Sharing Comfort And Joy

There is no joy in Christmas for some of our friends, family members, co-workers and neighbors. None at all.

For some, the day is a reminder of loved ones lost. There is too much pain in remembering years of placing cherished ornaments on Christmas trees in company with departed spouses. Opening presents reminds them of children taken away too soon.

For others, emotional turmoil makes Christmas a time of trial, not of celebration. It is a season to struggle through, not to revel in.

For too many among us, it is just another day of planning ahead to keep the withdrawal of addiction at bay.

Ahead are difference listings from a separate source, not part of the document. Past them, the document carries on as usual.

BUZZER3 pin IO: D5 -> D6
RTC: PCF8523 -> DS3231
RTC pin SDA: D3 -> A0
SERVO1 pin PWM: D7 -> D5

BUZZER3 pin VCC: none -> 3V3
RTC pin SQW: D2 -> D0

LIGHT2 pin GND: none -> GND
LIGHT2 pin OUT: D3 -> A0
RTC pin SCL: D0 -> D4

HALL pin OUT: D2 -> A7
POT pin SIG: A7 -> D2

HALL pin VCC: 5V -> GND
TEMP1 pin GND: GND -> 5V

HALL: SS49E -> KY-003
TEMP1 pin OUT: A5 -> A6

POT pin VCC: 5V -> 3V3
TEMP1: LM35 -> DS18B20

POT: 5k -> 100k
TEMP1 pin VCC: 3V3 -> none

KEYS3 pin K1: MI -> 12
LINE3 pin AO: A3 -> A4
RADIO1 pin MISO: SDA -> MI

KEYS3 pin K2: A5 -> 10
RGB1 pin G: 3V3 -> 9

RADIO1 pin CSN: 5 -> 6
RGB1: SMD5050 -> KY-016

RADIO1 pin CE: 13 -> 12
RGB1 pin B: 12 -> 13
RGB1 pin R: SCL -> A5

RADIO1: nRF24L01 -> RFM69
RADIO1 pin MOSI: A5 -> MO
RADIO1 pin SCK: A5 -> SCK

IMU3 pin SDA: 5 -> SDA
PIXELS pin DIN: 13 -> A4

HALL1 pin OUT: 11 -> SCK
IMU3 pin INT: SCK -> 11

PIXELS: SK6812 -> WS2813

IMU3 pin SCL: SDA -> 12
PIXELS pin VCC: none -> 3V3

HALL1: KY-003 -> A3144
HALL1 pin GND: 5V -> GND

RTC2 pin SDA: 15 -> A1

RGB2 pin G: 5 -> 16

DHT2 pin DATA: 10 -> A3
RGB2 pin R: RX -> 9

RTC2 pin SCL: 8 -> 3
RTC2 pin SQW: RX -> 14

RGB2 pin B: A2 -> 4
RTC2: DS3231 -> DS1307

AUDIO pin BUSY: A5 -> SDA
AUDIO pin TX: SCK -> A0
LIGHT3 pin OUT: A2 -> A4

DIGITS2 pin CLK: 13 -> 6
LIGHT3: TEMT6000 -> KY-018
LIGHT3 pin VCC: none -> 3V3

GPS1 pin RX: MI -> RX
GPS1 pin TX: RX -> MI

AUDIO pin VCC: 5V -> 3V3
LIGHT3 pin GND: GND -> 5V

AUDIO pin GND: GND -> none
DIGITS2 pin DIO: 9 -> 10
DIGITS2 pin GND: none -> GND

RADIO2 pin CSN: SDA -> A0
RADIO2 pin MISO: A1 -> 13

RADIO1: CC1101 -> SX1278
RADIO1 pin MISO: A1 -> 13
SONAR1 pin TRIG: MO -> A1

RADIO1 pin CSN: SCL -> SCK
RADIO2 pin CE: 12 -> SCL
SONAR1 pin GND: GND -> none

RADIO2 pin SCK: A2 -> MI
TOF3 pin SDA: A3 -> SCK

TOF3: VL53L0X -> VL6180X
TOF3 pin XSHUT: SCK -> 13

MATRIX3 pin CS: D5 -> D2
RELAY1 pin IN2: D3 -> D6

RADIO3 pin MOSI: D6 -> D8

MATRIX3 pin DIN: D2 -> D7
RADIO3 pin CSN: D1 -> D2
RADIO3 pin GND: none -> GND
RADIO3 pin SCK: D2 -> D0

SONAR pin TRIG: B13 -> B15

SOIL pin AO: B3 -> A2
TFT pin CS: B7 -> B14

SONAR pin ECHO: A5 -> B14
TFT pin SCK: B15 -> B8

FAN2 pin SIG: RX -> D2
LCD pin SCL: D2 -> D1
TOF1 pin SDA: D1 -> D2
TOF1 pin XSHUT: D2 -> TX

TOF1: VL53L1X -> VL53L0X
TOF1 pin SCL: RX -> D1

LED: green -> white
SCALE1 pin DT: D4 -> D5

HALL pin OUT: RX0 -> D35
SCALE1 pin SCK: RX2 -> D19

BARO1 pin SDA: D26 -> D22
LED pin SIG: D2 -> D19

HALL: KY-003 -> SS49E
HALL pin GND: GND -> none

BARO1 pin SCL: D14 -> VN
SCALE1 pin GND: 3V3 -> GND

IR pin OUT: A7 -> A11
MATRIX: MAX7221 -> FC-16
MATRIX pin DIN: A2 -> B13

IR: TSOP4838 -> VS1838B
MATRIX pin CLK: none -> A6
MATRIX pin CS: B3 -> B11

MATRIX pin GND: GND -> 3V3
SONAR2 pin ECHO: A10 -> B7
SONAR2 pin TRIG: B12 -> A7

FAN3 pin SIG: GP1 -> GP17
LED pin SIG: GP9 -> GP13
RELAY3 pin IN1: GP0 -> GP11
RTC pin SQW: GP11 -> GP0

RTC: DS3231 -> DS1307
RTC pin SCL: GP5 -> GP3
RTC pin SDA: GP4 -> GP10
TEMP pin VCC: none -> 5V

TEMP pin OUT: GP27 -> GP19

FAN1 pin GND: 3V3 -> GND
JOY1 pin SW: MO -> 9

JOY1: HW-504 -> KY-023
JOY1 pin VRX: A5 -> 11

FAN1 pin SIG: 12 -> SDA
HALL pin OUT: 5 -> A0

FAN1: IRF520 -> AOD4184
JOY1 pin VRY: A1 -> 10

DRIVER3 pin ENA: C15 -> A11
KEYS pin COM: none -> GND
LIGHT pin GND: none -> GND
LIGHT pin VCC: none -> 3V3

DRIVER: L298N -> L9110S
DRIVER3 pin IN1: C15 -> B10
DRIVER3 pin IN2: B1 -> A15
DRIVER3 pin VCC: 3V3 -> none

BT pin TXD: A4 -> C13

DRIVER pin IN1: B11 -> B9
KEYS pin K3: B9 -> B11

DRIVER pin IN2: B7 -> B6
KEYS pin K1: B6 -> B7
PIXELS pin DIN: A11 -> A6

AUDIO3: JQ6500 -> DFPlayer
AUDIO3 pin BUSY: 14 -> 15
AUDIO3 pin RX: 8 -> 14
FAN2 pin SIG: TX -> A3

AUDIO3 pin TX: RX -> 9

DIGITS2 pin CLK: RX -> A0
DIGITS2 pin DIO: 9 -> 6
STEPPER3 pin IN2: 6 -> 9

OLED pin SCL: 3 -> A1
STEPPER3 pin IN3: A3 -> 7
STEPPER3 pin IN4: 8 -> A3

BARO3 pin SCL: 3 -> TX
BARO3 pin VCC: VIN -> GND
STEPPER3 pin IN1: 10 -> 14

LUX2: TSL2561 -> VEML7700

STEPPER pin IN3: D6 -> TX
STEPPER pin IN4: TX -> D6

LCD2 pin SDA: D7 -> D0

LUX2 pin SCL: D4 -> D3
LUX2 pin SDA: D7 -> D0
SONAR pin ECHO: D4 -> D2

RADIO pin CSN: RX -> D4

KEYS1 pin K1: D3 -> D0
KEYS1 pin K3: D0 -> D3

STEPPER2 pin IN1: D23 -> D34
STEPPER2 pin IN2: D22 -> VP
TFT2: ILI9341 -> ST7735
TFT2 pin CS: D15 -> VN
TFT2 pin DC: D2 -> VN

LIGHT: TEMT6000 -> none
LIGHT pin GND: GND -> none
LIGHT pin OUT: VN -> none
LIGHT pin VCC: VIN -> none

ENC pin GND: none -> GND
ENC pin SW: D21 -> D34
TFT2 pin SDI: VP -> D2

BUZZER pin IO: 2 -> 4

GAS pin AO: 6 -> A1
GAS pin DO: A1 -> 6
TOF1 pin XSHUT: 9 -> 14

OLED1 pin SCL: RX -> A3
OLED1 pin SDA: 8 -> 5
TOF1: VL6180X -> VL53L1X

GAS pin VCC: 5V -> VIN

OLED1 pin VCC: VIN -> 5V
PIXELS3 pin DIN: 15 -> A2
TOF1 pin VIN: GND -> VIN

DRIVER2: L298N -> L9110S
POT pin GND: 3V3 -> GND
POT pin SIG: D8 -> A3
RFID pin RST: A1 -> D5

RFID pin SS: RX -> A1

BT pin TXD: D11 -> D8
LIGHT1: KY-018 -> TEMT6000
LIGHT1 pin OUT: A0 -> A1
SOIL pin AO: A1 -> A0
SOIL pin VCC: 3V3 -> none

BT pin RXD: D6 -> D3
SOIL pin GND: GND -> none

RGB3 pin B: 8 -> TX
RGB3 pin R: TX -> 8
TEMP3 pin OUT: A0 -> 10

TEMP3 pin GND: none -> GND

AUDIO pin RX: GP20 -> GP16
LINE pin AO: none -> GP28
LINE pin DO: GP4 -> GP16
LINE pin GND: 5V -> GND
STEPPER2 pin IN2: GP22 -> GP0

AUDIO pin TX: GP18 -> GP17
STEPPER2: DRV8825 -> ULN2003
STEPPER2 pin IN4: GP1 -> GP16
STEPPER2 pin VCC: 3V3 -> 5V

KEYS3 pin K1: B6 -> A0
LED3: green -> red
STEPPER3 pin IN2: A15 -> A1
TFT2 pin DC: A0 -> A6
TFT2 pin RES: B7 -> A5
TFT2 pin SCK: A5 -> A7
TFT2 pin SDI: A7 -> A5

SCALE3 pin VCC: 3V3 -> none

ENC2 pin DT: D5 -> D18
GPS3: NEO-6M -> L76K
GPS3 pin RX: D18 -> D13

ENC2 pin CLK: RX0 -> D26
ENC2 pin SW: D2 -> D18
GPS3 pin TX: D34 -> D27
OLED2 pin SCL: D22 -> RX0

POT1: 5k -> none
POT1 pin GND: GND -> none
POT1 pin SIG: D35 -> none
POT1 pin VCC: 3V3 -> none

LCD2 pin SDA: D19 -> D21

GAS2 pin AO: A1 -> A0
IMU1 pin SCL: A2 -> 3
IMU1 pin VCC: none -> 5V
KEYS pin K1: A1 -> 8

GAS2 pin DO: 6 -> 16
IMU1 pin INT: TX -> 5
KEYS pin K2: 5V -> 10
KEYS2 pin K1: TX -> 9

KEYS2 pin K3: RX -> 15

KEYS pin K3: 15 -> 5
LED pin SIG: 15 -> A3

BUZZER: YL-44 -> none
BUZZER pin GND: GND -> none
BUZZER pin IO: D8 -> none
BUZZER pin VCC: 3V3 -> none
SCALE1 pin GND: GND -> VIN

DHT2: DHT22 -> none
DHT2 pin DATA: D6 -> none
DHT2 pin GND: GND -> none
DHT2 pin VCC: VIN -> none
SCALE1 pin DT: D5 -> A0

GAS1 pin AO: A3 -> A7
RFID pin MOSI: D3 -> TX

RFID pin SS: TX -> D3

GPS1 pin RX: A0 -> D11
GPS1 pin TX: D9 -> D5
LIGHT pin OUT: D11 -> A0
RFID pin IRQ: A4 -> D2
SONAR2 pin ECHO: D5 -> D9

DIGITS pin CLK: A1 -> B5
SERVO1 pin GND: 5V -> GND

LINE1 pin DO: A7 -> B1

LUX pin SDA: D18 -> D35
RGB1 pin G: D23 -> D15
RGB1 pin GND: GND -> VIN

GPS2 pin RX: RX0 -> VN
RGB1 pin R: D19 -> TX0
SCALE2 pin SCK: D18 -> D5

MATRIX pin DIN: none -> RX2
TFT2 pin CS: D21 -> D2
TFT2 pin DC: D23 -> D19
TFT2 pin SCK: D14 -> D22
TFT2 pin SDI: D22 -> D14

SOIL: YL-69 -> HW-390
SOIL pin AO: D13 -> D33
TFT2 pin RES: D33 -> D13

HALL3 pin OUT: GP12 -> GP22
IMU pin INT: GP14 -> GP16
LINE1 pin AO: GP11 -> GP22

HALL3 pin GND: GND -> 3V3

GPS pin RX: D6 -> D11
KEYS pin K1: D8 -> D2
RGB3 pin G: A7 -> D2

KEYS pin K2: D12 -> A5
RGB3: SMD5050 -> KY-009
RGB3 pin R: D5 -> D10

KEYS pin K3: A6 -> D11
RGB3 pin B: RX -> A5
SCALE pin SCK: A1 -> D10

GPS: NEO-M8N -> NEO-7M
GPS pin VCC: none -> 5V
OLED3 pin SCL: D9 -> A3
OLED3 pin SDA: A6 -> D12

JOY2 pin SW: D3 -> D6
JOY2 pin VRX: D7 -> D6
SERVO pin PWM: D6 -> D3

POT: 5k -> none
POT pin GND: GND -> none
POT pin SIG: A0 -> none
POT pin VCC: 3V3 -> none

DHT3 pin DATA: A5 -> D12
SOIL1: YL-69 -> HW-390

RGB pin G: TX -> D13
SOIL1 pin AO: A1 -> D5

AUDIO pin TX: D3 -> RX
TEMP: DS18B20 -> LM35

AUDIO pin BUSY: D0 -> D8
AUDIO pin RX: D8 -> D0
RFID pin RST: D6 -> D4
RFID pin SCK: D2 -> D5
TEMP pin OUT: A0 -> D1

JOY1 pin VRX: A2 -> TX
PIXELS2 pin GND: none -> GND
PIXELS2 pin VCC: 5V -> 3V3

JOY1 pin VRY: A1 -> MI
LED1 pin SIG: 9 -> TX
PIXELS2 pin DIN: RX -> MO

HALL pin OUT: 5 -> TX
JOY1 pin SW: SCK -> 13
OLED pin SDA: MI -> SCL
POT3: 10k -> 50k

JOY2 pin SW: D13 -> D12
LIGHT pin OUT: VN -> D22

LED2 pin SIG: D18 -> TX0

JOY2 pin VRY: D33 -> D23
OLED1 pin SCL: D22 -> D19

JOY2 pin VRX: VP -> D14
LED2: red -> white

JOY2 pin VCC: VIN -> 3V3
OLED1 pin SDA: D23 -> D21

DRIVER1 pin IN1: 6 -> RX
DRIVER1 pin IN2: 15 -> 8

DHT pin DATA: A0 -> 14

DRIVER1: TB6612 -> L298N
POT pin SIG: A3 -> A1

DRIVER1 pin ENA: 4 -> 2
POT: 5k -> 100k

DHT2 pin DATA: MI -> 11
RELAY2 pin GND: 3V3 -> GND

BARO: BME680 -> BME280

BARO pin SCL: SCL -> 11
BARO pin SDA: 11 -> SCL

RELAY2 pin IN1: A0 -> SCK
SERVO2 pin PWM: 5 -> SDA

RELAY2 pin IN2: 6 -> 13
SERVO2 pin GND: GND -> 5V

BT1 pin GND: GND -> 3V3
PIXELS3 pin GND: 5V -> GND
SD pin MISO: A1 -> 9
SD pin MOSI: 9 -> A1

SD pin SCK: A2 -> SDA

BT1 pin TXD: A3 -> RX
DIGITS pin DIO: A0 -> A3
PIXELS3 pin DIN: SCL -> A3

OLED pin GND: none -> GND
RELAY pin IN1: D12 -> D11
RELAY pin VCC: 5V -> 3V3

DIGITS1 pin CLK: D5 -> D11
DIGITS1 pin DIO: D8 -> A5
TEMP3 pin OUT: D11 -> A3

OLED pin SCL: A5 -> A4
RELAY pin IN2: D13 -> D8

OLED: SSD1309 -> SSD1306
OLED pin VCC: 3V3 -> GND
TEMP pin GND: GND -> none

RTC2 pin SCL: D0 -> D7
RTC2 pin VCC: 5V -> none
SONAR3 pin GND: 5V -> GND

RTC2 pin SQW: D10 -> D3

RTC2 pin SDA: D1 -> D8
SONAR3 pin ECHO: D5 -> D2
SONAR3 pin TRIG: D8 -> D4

We do a very good job of helping the financially needy during the holidays. We take children whose parents have no paychecks to spend at the toy store under our wings. We do what we can to ensure families who have to worry about what can be obtained with food stamps enjoy bountiful Christmas dinners.

We — and yes, I do feel a bit hypocritical here — don’t do so well with those whose poverty is of the mind, not the wallet.

I had planned to write a Christmas Eve column filled with delightful memories of holidays past. That would have been easy and enjoyable. With any luck, it would have made for pleasant reading.

But someone I heard about last week, as I was busy wrapping up my plans for Christmas, changed that. It reminded me that money isn’t everything, even when it is given to help others during the holidays.

All around us, perhaps closer than you realize, are people who need another kind of help at Christmas. The warmth of the season most of us take for granted just isn’t there for them.

The inner peace Christians feel in the thought of what Christmas means is pushed aside by gloom that can be caused by any number of things. A loved one in the hospital can do it. A broken family can make Christmas a tightrope walk. Loss of a job can empty the spirit as well as the bank account.

It’s easy to give money to help the needy at this time of year. Finding a way to play Santa Claus for someone who “needs a little Christmas” can be more difficult. Saying the wrong thing while meaning well happens all too often.

But we can try, perhaps with a shoulder on which to cry, a reprieve from loneliness or just a sincere offer to help however we can.

It’s Christmas, folks. Surely there’s a way to bring comfort and joy to someone who needs it.